The capsules were a success. They put the box in the blue jug on the mantelpiece while Joey was watching with his ripe blackberry eyes, and then left him alone. Quite soon they heard a terrible racket. The sitting-room looked like an earthquake. Chairs were overturned, one curtain torn down, the poker stuck through the wastebasket, the tablecloth torn off and wrapped round the monkey, who was rolling about on the floor with streaming eyes, sneezing and sneezing.
‘That’s cruel,’ Michael said.
‘It’s to save his life. He’ll be all right in a - in a —’ Carrie clapped her hand over her face and exploded through it like a volcano. Joey had scattered the pepper all over the room.
But the woolly monkey was not all right. He went on sneezing. Then he began to cough and wheeze. Instead of jumping about, always trying to be higher than everyone and throwing nutshells at your head, he walked like a crab, feebly sideways, or sat in a corner with his blanket over his head and his mouth stretched in a shape of woe.
‘What’s the matter?’ Michael cuddled him. ‘What’s the matter, poor woollen monkey?’ But Joey would only go, Oh…oh…’
‘Monkeys only talk to each other,’ Carrie said. ‘They’d never let people know if they could talk, in case they were made to work and pay taxes.’
Because they thought it might still be the effects of the Monkey Puzzle Pills, they did not take him back to the vet for a while.

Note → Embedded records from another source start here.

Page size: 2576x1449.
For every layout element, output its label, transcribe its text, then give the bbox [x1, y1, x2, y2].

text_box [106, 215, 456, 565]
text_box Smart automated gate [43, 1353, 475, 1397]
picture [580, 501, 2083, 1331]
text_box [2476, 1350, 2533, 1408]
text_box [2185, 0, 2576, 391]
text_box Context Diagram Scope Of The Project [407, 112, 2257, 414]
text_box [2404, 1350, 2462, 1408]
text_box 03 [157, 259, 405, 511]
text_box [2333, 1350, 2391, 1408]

But when they did, Mr Harvey took Joey’s temperature, shot up his curly eyebrows and brought them down again in a worried frown.
‘Hundred and four. Looks like pneumonia.’

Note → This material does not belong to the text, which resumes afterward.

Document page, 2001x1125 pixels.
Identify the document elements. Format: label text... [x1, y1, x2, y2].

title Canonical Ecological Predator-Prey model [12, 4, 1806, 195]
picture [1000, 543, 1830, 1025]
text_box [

‘What can you do?’ They looked at him; Carrie, Liza, Em and Michael, waiting.
‘Don’t look at me like that.’ The young vet spread his hands helplessly. ‘I’m not a monkey expert. It’s easy for a doctor. He has only one kind of animal to learn about -people. A vet knows dogs and cats and horses and cows and pigs, but he can’t know
everything.’
‘It says, “Also Monkey Doctor”.’ Michael pointed
trustingly to the label Mr Harvey had stuck on his veterinary certificate.
‘Oh Lord — ‘ he swung away and reached for the telephone. ‘There’s a girl I know at the zoo over near Nettle-field. I’m going to ask her. Zoo hospital? Miss Lynch please … Hullo - Jan? Alec Harvey. Look, I need your help.’
When he put down the telephone, he unbuttoned his white surgery jacket. ‘She says bring the monkey to her at once. She’ll find out what bug he’s got, and put him in a special oxygen cage. I’ll drive you. Tom, you hang on here. Take the temperatures and give the medicines. Check the stitches on that dog’s leg. If anyone comes in, do first aid, or whatever. Ask them to come back.’